* **Exercise brief**
Sift the listing for lines that hold the string "evenodd" and pull them out.

* **Available data**
»»
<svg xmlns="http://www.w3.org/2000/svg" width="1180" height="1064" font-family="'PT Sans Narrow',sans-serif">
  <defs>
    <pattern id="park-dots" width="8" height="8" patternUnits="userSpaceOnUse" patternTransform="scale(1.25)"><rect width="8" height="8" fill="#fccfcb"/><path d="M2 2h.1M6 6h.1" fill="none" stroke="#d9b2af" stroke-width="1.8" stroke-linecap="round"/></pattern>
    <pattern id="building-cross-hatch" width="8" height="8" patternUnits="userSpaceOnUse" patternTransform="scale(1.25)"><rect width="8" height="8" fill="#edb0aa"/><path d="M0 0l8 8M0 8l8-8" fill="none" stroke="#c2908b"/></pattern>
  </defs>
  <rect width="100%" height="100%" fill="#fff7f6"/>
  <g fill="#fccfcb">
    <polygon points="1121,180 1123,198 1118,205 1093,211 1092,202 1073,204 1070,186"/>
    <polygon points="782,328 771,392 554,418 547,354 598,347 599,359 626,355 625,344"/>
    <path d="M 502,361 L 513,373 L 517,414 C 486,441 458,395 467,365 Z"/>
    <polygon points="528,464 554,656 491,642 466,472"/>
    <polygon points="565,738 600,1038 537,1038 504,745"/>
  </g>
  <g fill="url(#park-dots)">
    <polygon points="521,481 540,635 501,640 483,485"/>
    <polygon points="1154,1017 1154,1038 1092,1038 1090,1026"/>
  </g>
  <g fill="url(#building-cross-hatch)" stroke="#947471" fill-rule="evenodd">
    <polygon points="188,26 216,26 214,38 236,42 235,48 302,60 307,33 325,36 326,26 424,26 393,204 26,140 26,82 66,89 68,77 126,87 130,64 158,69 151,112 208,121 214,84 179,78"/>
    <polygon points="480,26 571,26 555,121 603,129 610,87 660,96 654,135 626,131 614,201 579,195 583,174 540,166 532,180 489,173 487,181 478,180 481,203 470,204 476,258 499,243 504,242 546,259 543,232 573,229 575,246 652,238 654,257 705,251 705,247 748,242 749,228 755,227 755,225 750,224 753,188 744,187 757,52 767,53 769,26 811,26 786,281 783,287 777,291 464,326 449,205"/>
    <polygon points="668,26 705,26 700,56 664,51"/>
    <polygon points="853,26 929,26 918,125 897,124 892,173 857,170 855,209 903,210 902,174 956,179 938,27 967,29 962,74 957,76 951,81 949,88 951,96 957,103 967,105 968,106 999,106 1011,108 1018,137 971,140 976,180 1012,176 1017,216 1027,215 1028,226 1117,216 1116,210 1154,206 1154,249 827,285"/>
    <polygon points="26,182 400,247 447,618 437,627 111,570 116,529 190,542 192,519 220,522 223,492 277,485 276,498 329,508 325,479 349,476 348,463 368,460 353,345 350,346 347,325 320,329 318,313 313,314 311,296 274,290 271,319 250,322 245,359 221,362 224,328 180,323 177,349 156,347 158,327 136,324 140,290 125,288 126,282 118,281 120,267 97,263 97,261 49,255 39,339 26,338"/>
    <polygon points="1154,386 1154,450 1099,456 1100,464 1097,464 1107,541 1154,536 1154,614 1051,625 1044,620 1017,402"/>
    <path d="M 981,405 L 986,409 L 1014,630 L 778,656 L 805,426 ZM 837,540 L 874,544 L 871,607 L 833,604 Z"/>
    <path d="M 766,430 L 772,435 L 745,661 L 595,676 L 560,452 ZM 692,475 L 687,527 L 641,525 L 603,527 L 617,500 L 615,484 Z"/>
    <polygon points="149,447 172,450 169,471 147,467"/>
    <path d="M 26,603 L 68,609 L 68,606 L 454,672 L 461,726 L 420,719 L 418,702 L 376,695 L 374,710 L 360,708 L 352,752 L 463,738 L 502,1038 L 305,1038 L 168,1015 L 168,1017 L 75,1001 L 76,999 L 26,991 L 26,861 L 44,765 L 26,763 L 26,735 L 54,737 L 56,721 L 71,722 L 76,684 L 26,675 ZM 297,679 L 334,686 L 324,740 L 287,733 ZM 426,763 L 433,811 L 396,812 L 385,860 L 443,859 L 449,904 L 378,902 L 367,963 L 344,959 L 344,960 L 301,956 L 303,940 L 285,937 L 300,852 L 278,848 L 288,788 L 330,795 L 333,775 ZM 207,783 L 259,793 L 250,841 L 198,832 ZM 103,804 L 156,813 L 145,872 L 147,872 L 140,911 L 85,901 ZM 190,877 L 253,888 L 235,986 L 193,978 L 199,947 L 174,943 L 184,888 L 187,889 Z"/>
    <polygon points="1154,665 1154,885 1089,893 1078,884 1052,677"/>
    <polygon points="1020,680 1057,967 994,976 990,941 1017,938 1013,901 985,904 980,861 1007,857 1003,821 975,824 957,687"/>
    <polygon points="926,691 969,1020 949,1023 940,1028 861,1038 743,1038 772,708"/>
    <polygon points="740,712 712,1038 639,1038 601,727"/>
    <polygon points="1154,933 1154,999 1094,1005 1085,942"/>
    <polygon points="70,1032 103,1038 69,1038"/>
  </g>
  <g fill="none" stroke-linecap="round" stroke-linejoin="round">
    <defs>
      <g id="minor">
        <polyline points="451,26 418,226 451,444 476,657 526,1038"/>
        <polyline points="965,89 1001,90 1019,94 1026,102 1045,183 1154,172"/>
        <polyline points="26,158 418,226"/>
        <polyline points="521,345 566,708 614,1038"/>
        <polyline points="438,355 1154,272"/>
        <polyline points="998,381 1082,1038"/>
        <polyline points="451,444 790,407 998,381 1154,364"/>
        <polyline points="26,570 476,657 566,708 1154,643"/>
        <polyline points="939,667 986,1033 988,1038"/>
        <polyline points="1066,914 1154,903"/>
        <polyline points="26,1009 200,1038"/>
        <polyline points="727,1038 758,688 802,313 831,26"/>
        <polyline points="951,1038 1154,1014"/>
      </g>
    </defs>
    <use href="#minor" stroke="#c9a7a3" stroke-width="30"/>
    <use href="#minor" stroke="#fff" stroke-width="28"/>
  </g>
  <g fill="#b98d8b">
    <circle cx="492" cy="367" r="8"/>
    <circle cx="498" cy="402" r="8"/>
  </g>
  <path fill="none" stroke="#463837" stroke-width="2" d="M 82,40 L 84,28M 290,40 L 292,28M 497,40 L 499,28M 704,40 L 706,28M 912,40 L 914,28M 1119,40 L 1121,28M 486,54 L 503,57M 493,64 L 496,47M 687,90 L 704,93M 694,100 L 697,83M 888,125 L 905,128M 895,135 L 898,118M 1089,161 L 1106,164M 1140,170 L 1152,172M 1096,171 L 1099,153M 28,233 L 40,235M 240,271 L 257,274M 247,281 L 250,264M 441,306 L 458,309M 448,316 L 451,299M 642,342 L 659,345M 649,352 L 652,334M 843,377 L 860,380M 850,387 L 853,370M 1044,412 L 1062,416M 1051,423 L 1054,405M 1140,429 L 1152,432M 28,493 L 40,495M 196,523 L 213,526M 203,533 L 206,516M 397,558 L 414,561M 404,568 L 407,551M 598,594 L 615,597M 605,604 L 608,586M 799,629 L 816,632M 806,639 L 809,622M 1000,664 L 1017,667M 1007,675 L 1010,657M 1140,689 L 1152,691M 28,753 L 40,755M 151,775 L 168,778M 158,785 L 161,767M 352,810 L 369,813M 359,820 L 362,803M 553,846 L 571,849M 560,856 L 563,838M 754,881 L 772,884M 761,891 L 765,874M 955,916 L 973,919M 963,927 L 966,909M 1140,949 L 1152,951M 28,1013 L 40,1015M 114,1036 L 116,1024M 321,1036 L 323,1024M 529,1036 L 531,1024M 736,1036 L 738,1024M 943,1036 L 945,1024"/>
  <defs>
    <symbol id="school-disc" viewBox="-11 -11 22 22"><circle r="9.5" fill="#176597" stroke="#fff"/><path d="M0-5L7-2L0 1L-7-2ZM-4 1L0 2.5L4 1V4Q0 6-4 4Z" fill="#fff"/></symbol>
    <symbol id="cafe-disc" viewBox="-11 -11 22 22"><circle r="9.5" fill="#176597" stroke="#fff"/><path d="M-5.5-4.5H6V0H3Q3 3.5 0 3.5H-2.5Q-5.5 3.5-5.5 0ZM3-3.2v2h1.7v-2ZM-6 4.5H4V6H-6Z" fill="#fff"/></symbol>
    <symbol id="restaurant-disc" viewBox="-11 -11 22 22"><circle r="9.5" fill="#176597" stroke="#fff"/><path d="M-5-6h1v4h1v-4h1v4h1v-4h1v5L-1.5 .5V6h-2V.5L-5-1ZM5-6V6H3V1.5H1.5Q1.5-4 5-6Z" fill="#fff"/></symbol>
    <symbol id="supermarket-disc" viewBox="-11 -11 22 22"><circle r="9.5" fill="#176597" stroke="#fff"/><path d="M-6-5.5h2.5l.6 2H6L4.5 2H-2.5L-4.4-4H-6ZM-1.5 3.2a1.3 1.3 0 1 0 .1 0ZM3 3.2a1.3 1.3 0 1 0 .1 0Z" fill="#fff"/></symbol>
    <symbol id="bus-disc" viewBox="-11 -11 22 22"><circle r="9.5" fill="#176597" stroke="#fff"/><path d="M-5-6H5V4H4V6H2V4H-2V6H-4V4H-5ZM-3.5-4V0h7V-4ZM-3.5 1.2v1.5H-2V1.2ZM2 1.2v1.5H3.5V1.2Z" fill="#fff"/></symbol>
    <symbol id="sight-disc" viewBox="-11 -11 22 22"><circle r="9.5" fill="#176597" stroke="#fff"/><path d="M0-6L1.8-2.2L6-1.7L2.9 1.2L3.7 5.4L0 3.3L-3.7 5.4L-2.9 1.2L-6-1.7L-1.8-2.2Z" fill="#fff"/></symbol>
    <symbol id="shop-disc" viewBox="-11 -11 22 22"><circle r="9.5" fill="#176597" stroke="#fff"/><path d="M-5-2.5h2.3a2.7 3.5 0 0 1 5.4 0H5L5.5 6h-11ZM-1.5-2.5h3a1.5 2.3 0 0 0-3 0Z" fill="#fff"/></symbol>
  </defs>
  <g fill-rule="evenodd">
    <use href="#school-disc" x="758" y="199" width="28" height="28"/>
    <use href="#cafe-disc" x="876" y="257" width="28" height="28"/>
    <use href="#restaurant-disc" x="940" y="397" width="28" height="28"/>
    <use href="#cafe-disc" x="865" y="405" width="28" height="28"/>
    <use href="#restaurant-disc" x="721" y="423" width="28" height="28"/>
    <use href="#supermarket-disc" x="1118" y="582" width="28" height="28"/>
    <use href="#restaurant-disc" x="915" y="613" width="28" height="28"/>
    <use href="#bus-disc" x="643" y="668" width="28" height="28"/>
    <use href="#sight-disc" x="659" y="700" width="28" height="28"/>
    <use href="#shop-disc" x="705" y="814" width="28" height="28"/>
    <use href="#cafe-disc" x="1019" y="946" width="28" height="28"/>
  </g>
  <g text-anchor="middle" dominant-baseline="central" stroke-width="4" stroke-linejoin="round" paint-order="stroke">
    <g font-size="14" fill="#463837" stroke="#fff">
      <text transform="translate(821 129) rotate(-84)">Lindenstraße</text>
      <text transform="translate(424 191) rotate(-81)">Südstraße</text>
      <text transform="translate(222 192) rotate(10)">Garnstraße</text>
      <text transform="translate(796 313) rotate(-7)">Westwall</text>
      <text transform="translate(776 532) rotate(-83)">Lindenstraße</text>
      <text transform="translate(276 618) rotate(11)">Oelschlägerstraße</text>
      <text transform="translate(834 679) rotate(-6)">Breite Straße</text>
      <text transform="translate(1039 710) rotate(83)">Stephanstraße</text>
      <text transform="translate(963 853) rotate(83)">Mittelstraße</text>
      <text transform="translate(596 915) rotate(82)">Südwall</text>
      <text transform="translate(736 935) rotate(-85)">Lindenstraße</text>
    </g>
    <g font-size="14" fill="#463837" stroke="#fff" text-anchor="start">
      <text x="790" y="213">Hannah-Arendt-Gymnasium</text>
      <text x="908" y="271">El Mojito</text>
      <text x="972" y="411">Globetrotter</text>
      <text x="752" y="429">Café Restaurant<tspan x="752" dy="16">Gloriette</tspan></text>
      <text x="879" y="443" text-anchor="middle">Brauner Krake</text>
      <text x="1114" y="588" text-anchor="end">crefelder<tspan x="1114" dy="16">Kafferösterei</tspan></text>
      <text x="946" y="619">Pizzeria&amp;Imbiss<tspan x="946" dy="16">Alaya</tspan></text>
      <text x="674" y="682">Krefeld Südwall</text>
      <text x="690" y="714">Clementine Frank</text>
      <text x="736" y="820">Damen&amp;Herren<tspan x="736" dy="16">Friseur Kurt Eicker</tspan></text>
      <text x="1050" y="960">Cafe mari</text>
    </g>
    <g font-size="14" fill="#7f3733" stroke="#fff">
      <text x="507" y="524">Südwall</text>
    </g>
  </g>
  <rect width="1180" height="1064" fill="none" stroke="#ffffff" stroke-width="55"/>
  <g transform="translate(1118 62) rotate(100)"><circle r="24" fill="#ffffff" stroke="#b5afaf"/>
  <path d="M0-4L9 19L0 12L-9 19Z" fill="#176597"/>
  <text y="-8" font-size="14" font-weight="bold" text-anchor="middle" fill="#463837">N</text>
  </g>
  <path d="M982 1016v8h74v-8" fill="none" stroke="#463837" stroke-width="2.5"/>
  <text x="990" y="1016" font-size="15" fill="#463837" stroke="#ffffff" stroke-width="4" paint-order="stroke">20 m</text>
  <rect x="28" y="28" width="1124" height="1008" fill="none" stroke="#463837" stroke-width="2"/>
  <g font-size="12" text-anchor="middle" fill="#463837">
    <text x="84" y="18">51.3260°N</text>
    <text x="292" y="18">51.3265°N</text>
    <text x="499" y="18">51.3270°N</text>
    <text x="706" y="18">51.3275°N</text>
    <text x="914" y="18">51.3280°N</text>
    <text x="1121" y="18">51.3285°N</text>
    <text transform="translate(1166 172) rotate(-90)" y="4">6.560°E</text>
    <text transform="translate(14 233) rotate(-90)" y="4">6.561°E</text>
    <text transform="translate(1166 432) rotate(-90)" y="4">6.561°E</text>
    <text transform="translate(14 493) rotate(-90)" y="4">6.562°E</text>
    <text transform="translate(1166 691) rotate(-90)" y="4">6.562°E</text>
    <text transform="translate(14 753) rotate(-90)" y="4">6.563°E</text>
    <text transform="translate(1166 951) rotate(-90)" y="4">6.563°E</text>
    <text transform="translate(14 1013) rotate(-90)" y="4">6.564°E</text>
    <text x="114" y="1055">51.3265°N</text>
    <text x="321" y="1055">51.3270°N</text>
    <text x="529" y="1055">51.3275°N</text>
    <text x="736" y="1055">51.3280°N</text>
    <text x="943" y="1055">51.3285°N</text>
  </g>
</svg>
««
* **Your solution**
  <g fill="url(#building-cross-hatch)" stroke="#947471" fill-rule="evenodd">
  <g fill-rule="evenodd">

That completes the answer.